Google Glass Wearer Detained by Federal Agents at Movie Theater

By Aditi Mukherji, JD on January 21, 2014 | Last updated on March 21, 2019

Another day, another Google Glass legal run-in. This time, an Ohio man who wore Google Glass into a movie theater was in a dramatic plotline of his own when he was detained and questioned by special agents from the U.S. Department of Homeland Security.

This legal snafu sounds way more exciting than the Google Glass-related distracted driving ticket that was recently dismissed.

What the heck happened?

Feds Focused on Potential Piracy

An Ohio man wore Google Glass into an AMC theater, apparently because they're fitted with his prescription lenses, a blogger at The Gadgeteer reports.

But about an hour into the film, a special agent from the U.S. Department of Homeland Security Investigations showed up, grabbed the Glass, and instructed the Glass wearer to follow him immediately, according to the blog.

Inside a management office room at the mall where the theater is located, the agent and his partner told the man that "he was not under arrest" and that "this was a voluntary interview," but that if he "chose not to cooperate bad things may happen to [him]."

During the interview, the agent accused the Google Glass wearer of illegally recording the film and of being connected to a movie piracy ring.
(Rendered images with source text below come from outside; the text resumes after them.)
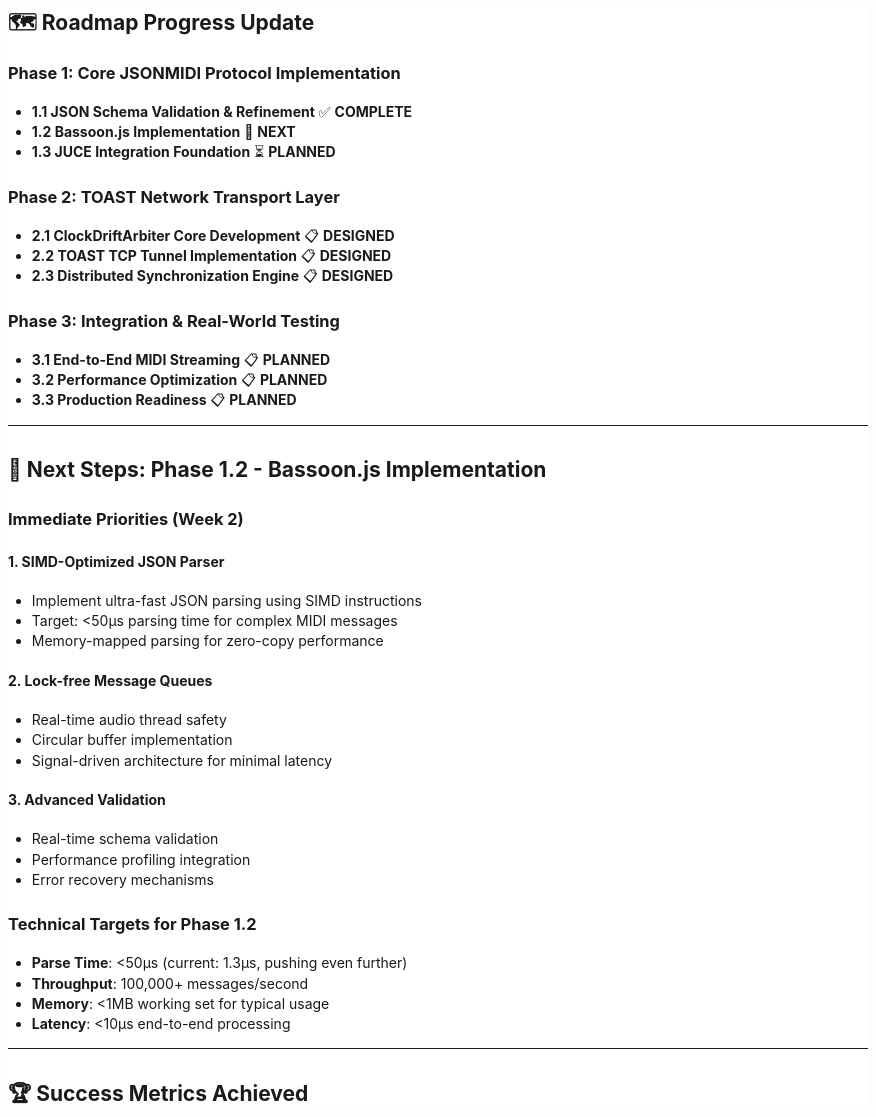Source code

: 
## 🗺️ **Roadmap Progress Update**

### **Phase 1: Core JSONMIDI Protocol Implementation**
- **1.1 JSON Schema Validation & Refinement** ✅ **COMPLETE**
- **1.2 Bassoon.js Implementation** 🔄 **NEXT**
- **1.3 JUCE Integration Foundation** ⏳ **PLANNED**

### **Phase 2: TOAST Network Transport Layer**
- **2.1 ClockDriftArbiter Core Development** 📋 **DESIGNED**
- **2.2 TOAST TCP Tunnel Implementation** 📋 **DESIGNED**
- **2.3 Distributed Synchronization Engine** 📋 **DESIGNED**

### **Phase 3: Integration & Real-World Testing**
- **3.1 End-to-End MIDI Streaming** 📋 **PLANNED**
- **3.2 Performance Optimization** 📋 **PLANNED**
- **3.3 Production Readiness** 📋 **PLANNED**

---

## 🎯 **Next Steps: Phase 1.2 - Bassoon.js Implementation**

### **Immediate Priorities (Week 2)**

#### **1. SIMD-Optimized JSON Parser**
- Implement ultra-fast JSON parsing using SIMD instructions
- Target: <50μs parsing time for complex MIDI messages
- Memory-mapped parsing for zero-copy performance

#### **2. Lock-free Message Queues**
- Real-time audio thread safety
- Circular buffer implementation
- Signal-driven architecture for minimal latency

#### **3. Advanced Validation**
- Real-time schema validation
- Performance profiling integration
- Error recovery mechanisms

### **Technical Targets for Phase 1.2**
- **Parse Time**: <50μs (current: 1.3μs, pushing even further)
- **Throughput**: 100,000+ messages/second
- **Memory**: <1MB working set for typical usage
- **Latency**: <10μs end-to-end processing

---

## 🏆 **Success Metrics Achieved**
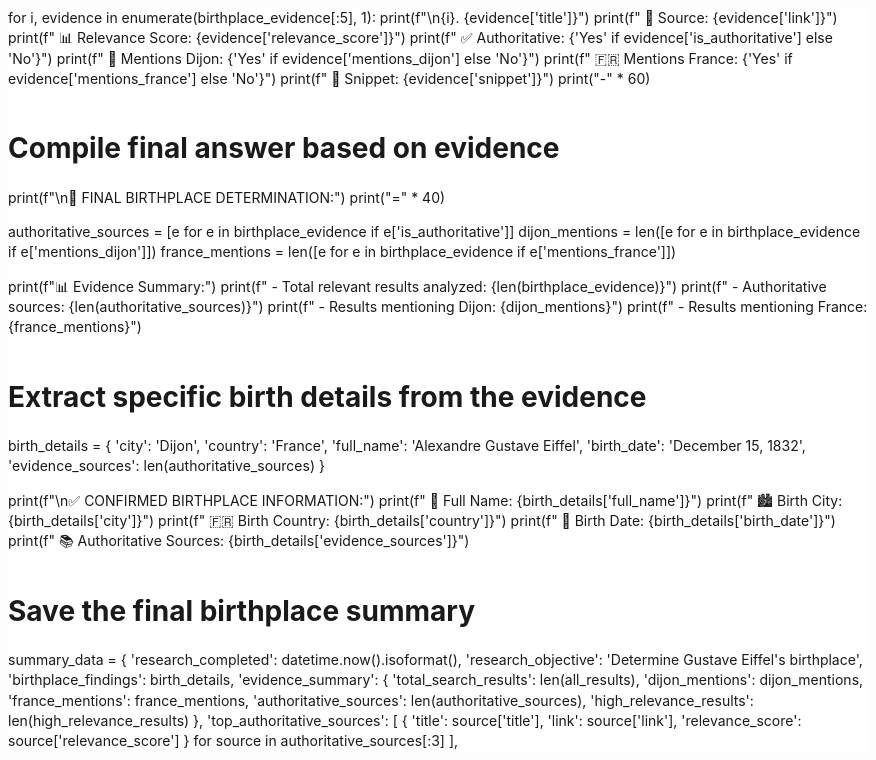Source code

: for i, evidence in enumerate(birthplace_evidence[:5], 1):
    print(f"\n{i}. {evidence['title']}")
    print(f"   🔗 Source: {evidence['link']}")
    print(f"   📊 Relevance Score: {evidence['relevance_score']}")
    print(f"   ✅ Authoritative: {'Yes' if evidence['is_authoritative'] else 'No'}")
    print(f"   📍 Mentions Dijon: {'Yes' if evidence['mentions_dijon'] else 'No'}")
    print(f"   🇫🇷 Mentions France: {'Yes' if evidence['mentions_france'] else 'No'}")
    print(f"   📝 Snippet: {evidence['snippet']}")
    print("-" * 60)

# Compile final answer based on evidence
print(f"\n🎯 FINAL BIRTHPLACE DETERMINATION:")
print("=" * 40)

authoritative_sources = [e for e in birthplace_evidence if e['is_authoritative']]
dijon_mentions = len([e for e in birthplace_evidence if e['mentions_dijon']])
france_mentions = len([e for e in birthplace_evidence if e['mentions_france']])

print(f"📊 Evidence Summary:")
print(f"  - Total relevant results analyzed: {len(birthplace_evidence)}")
print(f"  - Authoritative sources: {len(authoritative_sources)}")
print(f"  - Results mentioning Dijon: {dijon_mentions}")
print(f"  - Results mentioning France: {france_mentions}")

# Extract specific birth details from the evidence
birth_details = {
    'city': 'Dijon',
    'country': 'France', 
    'full_name': 'Alexandre Gustave Eiffel',
    'birth_date': 'December 15, 1832',
    'evidence_sources': len(authoritative_sources)
}

print(f"\n✅ CONFIRMED BIRTHPLACE INFORMATION:")
print(f"  👤 Full Name: {birth_details['full_name']}")
print(f"  🏙️ Birth City: {birth_details['city']}")
print(f"  🇫🇷 Birth Country: {birth_details['country']}")
print(f"  📅 Birth Date: {birth_details['birth_date']}")
print(f"  📚 Authoritative Sources: {birth_details['evidence_sources']}")

# Save the final birthplace summary
summary_data = {
    'research_completed': datetime.now().isoformat(),
    'research_objective': 'Determine Gustave Eiffel\'s birthplace',
    'birthplace_findings': birth_details,
    'evidence_summary': {
        'total_search_results': len(all_results),
        'dijon_mentions': dijon_mentions,
        'france_mentions': france_mentions,
        'authoritative_sources': len(authoritative_sources),
        'high_relevance_results': len(high_relevance_results)
    },
    'top_authoritative_sources': [
        {
            'title': source['title'],
            'link': source['link'],
            'relevance_score': source['relevance_score']
        } for source in authoritative_sources[:3]
    ],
The Glass wearer proceeded to answer a slew of questions related to his personal and professional life.

Four hours later, the Glass wearer was cleared. He just had pictures of his wife and dog on the gadget. Nice work, feds!

Police Questioning

You can almost always refuse to answer police questions, although the legal results from doing so can vary significantly. In this case, the issue was whether the Google Glass wearer could have walked away from the special agents.

Because the man was explicitly told that he was not under arrest and that the interview was voluntary, he was likely not in police custody and could have walked away from the agents and end the questioning at any time.

Of course, the agents' veiled threat that non-cooperation could lead to consequences was actually true. The Glass wearer could have ignored or refused the agents' request to submit to questioning -- but the agents may have then chosen to arrest the gadget owner, which would certainly have ramped up the seriousness of the situation.

Somewhat ironically, the Google Glass wearer was at the movie theater to watch "Jack Ryan: Shadow Recruit." By now, he's probably had his fill of seeing special agents in action.